··· Recorded information

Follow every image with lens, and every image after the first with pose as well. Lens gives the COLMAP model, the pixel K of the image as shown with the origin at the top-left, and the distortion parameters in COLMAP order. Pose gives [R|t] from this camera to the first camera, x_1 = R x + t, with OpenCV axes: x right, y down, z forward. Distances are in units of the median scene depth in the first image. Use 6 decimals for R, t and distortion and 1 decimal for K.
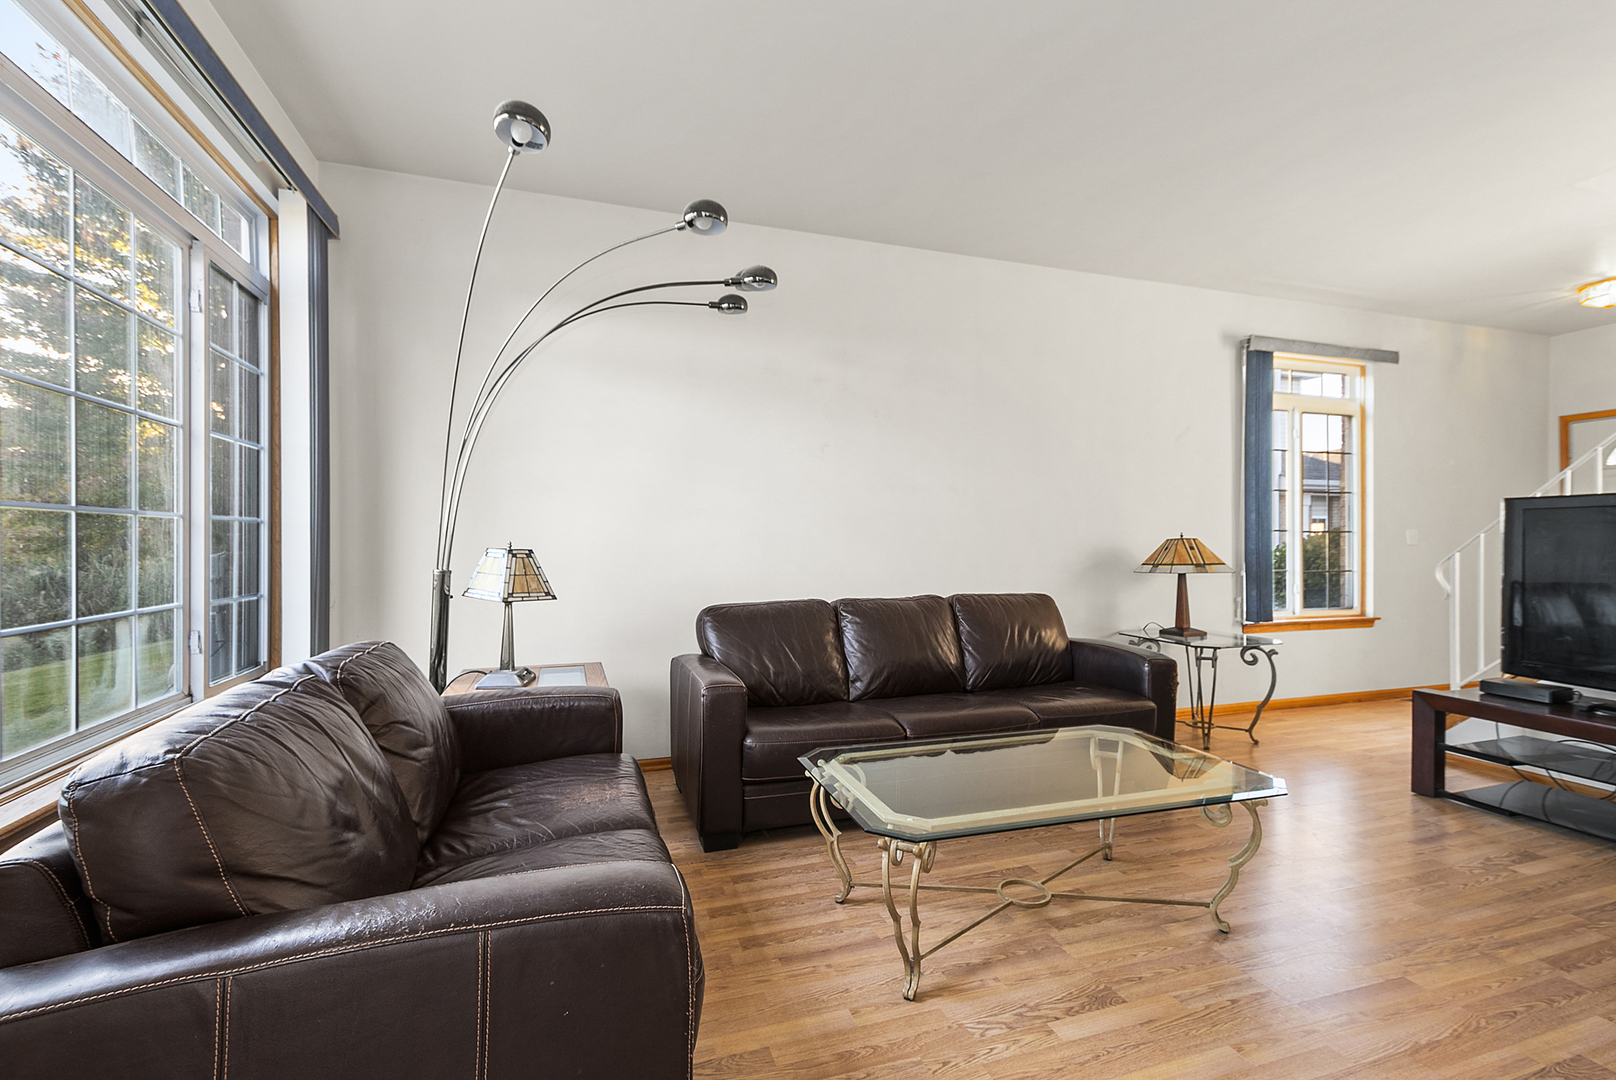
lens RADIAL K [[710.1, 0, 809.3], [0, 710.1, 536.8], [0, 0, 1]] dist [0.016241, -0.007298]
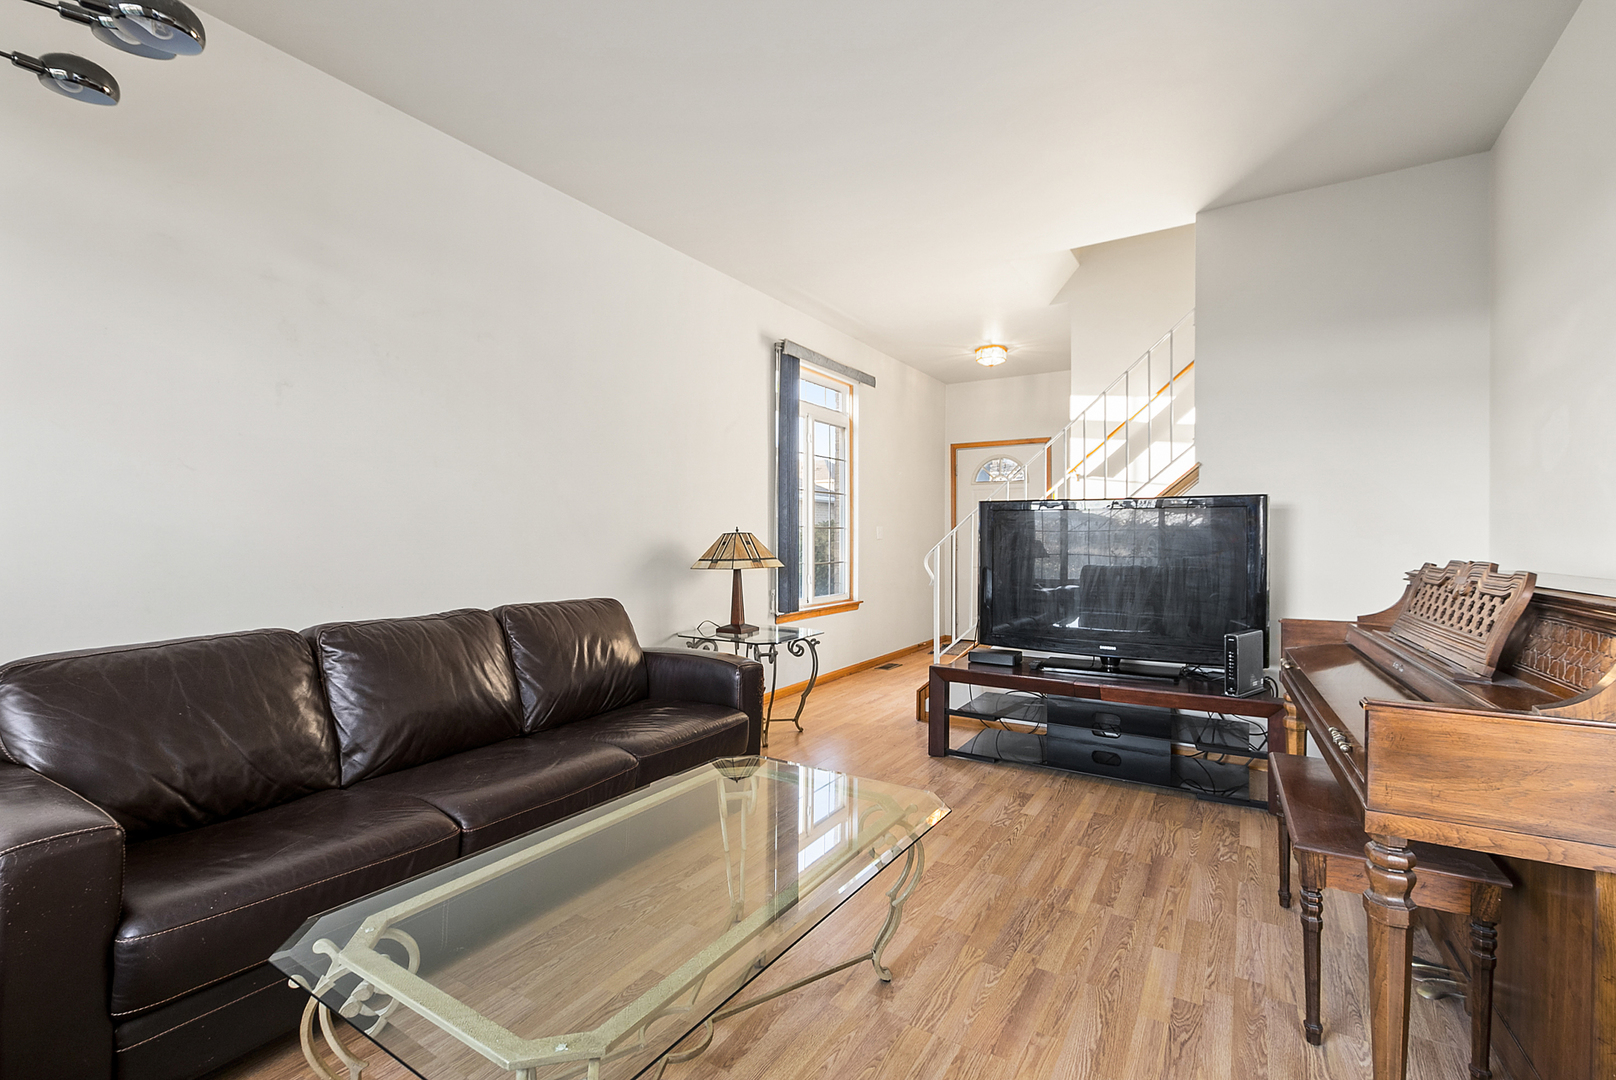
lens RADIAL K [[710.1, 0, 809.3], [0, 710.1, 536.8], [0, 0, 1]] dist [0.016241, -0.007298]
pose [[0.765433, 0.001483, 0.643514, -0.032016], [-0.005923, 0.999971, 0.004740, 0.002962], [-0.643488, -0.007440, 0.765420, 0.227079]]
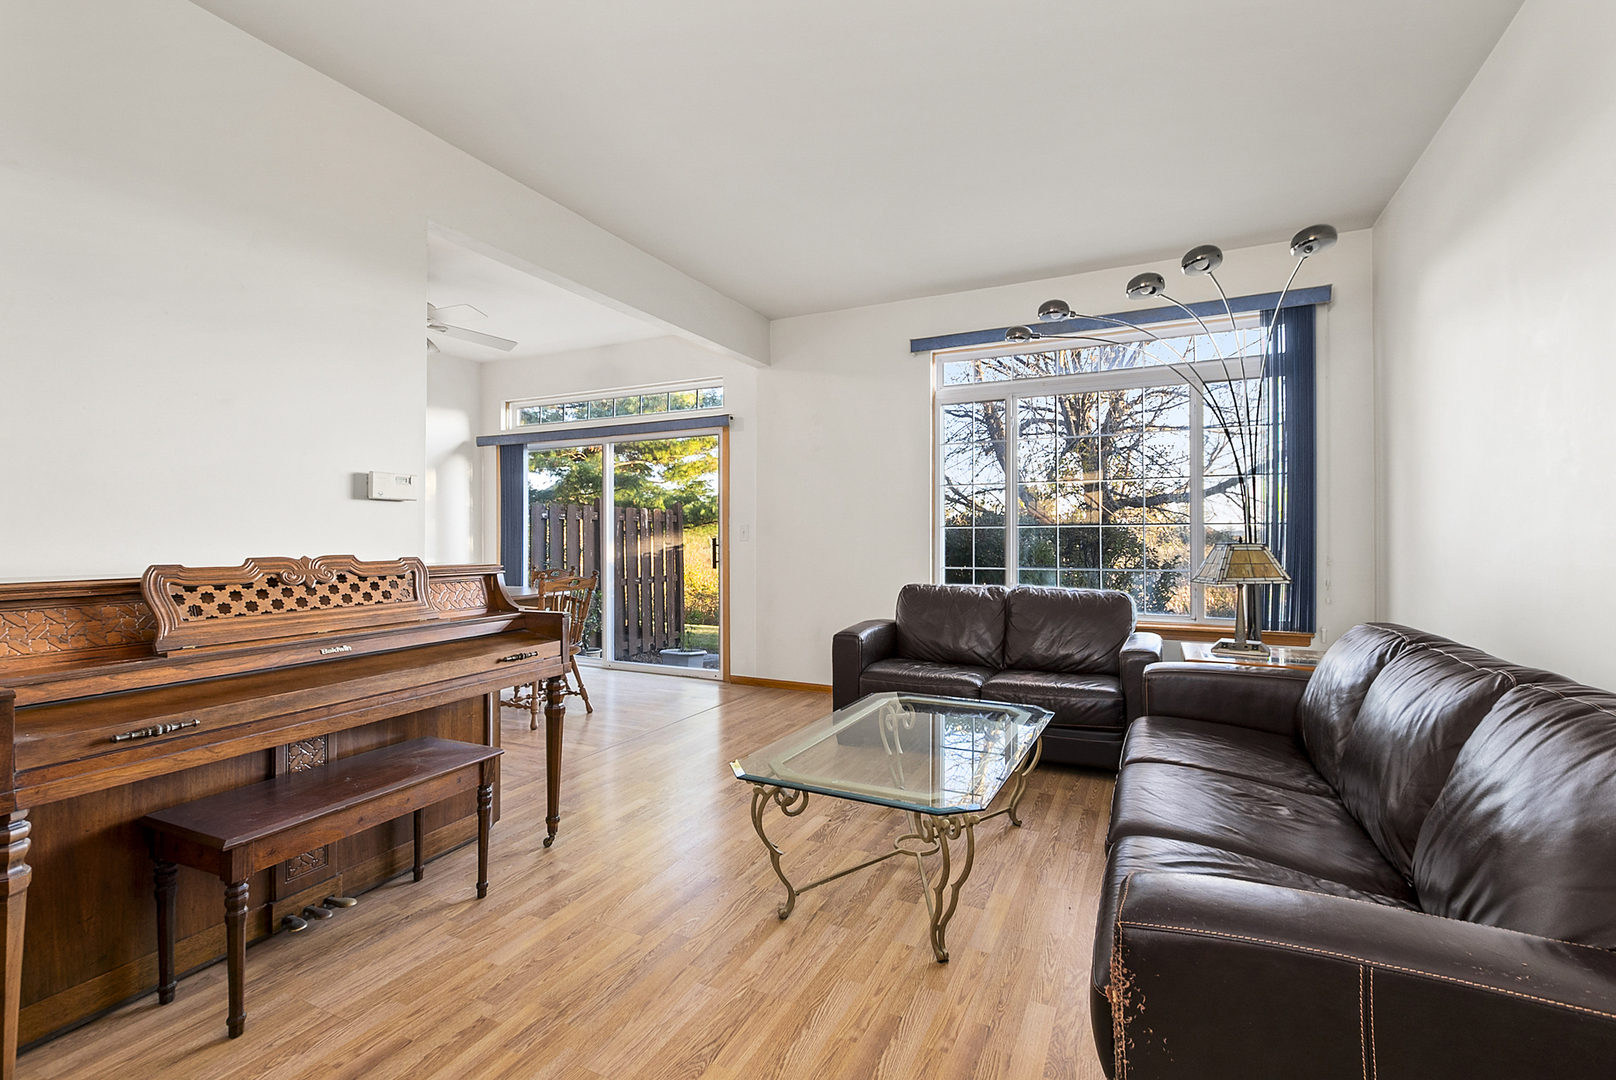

······

How to complete this task —
Transcribe the material exactly, leaving every picture out.

Solution to this problem —
Follow every image with lens, and every image after the first with pose as well. Lens gives the COLMAP model, the pixel K of the image as shown with the origin at the top-left, and the distortion parameters in COLMAP order. Pose gives [R|t] from this camera to the first camera, x_1 = R x + t, with OpenCV axes: x right, y down, z forward. Distances are in units of the median scene depth in the first image. Use 6 decimals for R, t and distortion and 1 decimal for K.
lens RADIAL K [[710.1, 0, 809.3], [0, 710.1, 536.8], [0, 0, 1]] dist [0.016241, -0.007298]
lens RADIAL K [[710.1, 0, 809.3], [0, 710.1, 536.8], [0, 0, 1]] dist [0.016241, -0.007298]
pose [[0.765433, 0.001483, 0.643514, -0.032016], [-0.005923, 0.999971, 0.004740, 0.002962], [-0.643488, -0.007440, 0.765420, 0.227079]]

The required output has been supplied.